One way of supporting atomic sections in software is to rely on an underlying Software Transactional Memory (STM) implementation. While STM offers the promise of being a programming paradigm which is less error-prone and more programmer friendly compared to traditional lock-based synchronization, it also needs to be competitive in performance in order for it to be adopted in mainstream software. Unfortunately STMs do not meet the performance goals and are known to incur excessive performance overheads.
Prior work by other researchers and our performance analysis of STM applications show that conflicts and the resulting aborts are a major performance bottleneck for STM applications. Second we find that, supporting fine-grained optimistic concurrency can have significant impact on the cache behavior of applications running on STM and hence can adversely affect STM performance. Our systematic quantitative analysis of the cache behavior of STM applications as well as prior work on qualitative analysis of STM overheads show that cache overheads constitute a major performance bottleneck for STM applications. Hence in this thesis, we focus on addressing these two major STM performance bottlenecks.
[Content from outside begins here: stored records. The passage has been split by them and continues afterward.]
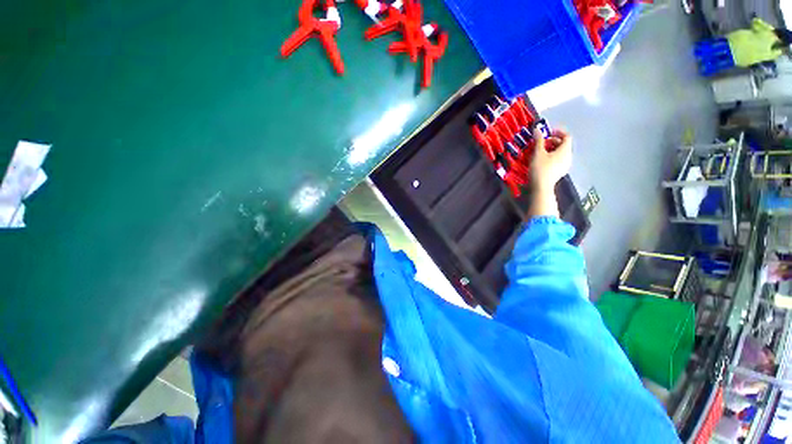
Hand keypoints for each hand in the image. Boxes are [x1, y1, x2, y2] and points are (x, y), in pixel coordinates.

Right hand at [530, 128, 571, 191]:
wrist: (541, 187)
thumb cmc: (540, 168)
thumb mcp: (538, 153)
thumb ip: (538, 140)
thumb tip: (537, 129)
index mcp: (565, 150)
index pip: (567, 136)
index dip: (558, 132)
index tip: (547, 133)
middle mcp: (568, 156)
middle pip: (563, 144)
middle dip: (552, 141)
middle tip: (541, 143)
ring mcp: (565, 165)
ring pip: (560, 153)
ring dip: (551, 149)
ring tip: (540, 152)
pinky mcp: (560, 172)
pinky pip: (558, 160)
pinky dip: (551, 156)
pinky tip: (542, 161)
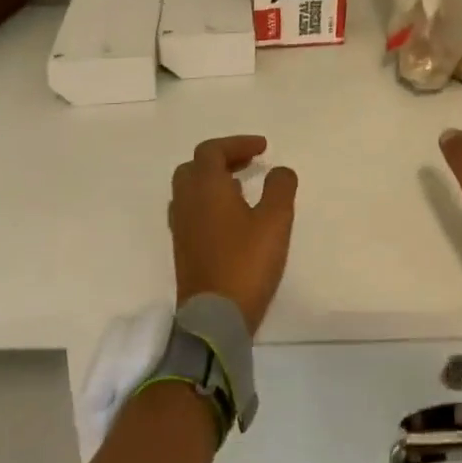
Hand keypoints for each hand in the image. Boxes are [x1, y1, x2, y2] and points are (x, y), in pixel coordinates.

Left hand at [169, 136, 298, 332]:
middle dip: (222, 158)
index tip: (263, 148)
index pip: (212, 150)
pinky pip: (191, 210)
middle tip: (248, 163)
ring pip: (190, 189)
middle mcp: (187, 202)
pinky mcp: (183, 249)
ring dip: (213, 180)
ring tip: (242, 187)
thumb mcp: (275, 220)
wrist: (214, 319)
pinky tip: (230, 217)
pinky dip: (208, 201)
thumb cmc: (246, 263)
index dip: (237, 143)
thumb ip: (280, 187)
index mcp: (206, 187)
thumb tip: (279, 171)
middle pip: (195, 166)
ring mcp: (181, 227)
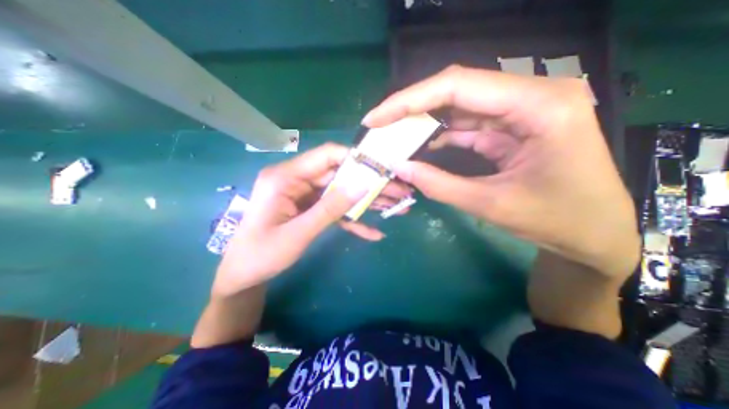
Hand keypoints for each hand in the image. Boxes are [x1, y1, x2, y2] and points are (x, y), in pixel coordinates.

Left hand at [214, 142, 412, 296]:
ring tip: (395, 208)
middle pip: (340, 175)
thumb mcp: (298, 233)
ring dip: (366, 202)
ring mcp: (305, 195)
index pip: (326, 156)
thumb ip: (330, 208)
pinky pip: (335, 210)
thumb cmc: (262, 255)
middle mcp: (297, 180)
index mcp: (285, 177)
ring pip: (342, 192)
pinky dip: (353, 220)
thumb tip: (362, 185)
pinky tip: (372, 232)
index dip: (355, 159)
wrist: (245, 275)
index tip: (381, 168)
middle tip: (398, 191)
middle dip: (369, 184)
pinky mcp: (311, 208)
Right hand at [364, 67, 638, 278]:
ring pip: (459, 106)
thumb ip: (439, 185)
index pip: (458, 86)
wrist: (595, 233)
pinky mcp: (512, 127)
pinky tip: (421, 146)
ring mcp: (521, 111)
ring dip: (424, 123)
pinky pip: (468, 124)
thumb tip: (399, 168)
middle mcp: (531, 96)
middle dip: (412, 108)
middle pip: (456, 90)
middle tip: (379, 126)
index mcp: (538, 106)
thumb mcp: (492, 205)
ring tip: (394, 137)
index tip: (375, 118)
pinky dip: (441, 135)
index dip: (409, 100)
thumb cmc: (557, 220)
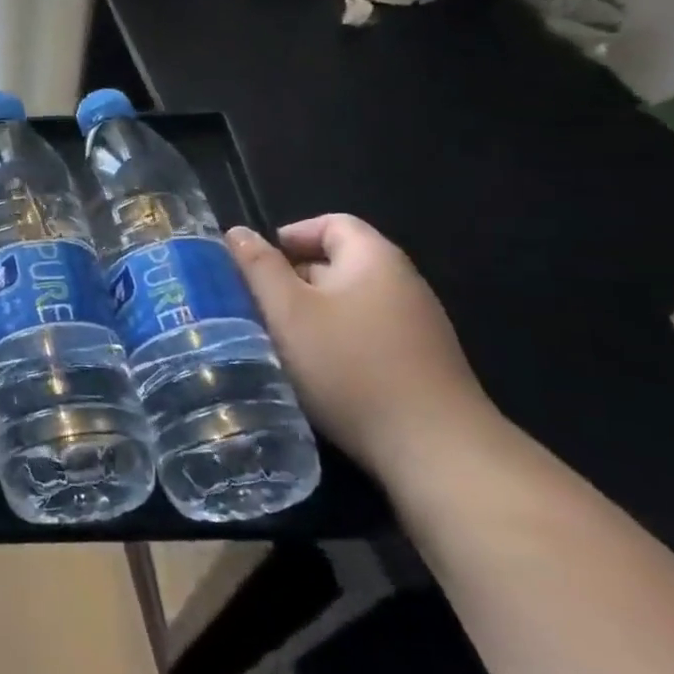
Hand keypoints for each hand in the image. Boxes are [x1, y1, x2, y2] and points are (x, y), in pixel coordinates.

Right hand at [223, 216, 499, 478]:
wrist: (435, 450)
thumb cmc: (351, 367)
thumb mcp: (289, 312)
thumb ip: (259, 267)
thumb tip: (237, 232)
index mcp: (375, 260)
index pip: (332, 224)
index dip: (290, 235)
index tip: (256, 265)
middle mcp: (402, 285)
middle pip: (338, 264)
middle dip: (292, 280)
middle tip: (255, 307)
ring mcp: (417, 328)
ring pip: (348, 305)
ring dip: (309, 317)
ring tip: (276, 342)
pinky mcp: (419, 365)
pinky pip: (365, 337)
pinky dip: (333, 344)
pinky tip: (313, 373)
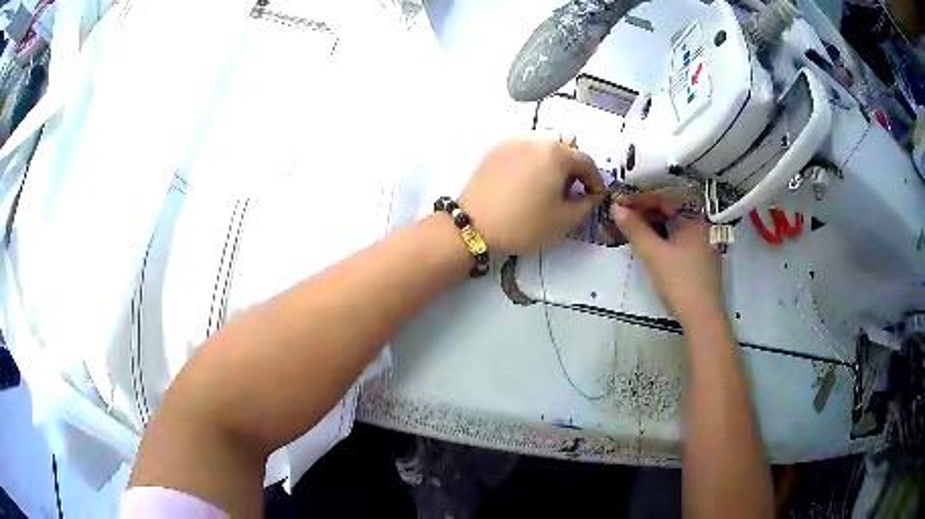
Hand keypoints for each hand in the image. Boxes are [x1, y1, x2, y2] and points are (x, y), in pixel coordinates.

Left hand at [459, 135, 603, 253]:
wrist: (474, 225)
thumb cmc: (523, 224)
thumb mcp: (563, 220)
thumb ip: (586, 204)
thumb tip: (590, 194)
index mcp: (556, 153)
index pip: (586, 161)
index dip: (595, 180)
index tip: (594, 196)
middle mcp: (536, 139)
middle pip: (565, 145)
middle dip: (573, 166)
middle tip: (569, 190)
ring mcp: (513, 141)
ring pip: (543, 143)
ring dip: (553, 159)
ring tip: (547, 184)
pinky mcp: (496, 148)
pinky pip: (524, 147)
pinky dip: (532, 158)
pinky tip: (527, 180)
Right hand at [611, 193, 724, 328]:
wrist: (703, 316)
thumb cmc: (680, 281)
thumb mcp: (654, 254)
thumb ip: (635, 229)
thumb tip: (616, 208)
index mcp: (694, 218)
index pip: (663, 199)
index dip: (639, 199)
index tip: (618, 202)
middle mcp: (702, 225)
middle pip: (670, 210)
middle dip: (645, 211)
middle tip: (623, 215)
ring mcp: (703, 242)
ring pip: (674, 225)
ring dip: (653, 224)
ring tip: (632, 228)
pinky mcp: (701, 257)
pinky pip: (679, 237)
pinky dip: (663, 236)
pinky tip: (650, 243)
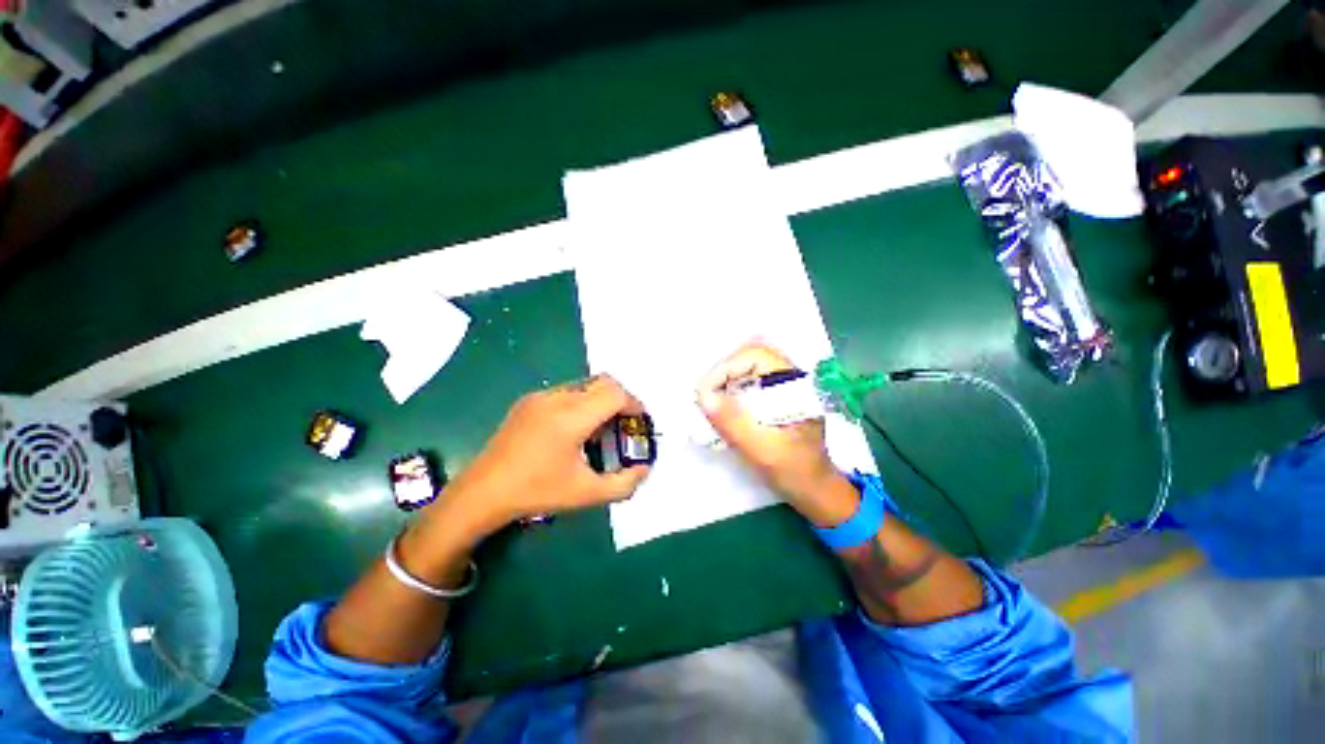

Current STM implementations are typically application unaware in that they do not
analyze the application and use that knowledge to improve the application performance on STM. Closer integration of transactions with the programming languages opens up the possibility of using the compiler to analyze STM applications and using that knowledge to perform application code transformations to improve the application performance on STM automatically and in a manner transparent to the programmer. This motivated us to address the two major STM performance bottlenecks namely poor cache performance and performance penalty due to aborts, by compiler transformations.
In order to pinpoint the cache bottlenecks of STM, we perform a detailed experimental evaluation of the cache behavior of STM applications and quantify the impact of the different STM factors on the cache misses experienced by the applications. We propose a set of compiler transformations targeted to address the cache performance bottlenecks identified by our analysis. Next we turn our attention to compiler analysis and transformations targeted at reducing the performance overheads due to transactional aborts, effectively utilizing the compiler’s knowledge of the data access patterns of the application. Since not all applications are designed with optimistic concurrency in mind, real world applications typically contain certain atomic sections which are not amenable to STM’s optimistic concurrency control and hence suffer from excessive transactional abort overheads. We propose two compiler techniques for handling such atomic sections.
Another major cause of transactional conflicts leading to unnecessary aborts is the uniform granularity access tracking scheme employed by STM implementations. Using a single uniform access tracking granularity leads to poor lock assignment by STM. We propose techniques which use compiler’s knowledge of an application to improve the application unaware lock assignment made by the STM. Last as transactional abort overheads impact STM performance adversely, we propose a compiler-based approach to reduce the transactional abort overheads by reconciling certain kinds of transactions instead of aborting them and then performing a complete re-execution. We show that our combined set of compiler transformations are effective in improving the performance of a set of STAMP benchmarks by reducing the execution time by 7.48% to 54.82%, aborts by 8.98% to 56.61% and the average D-cache miss latency by up to 33.51%.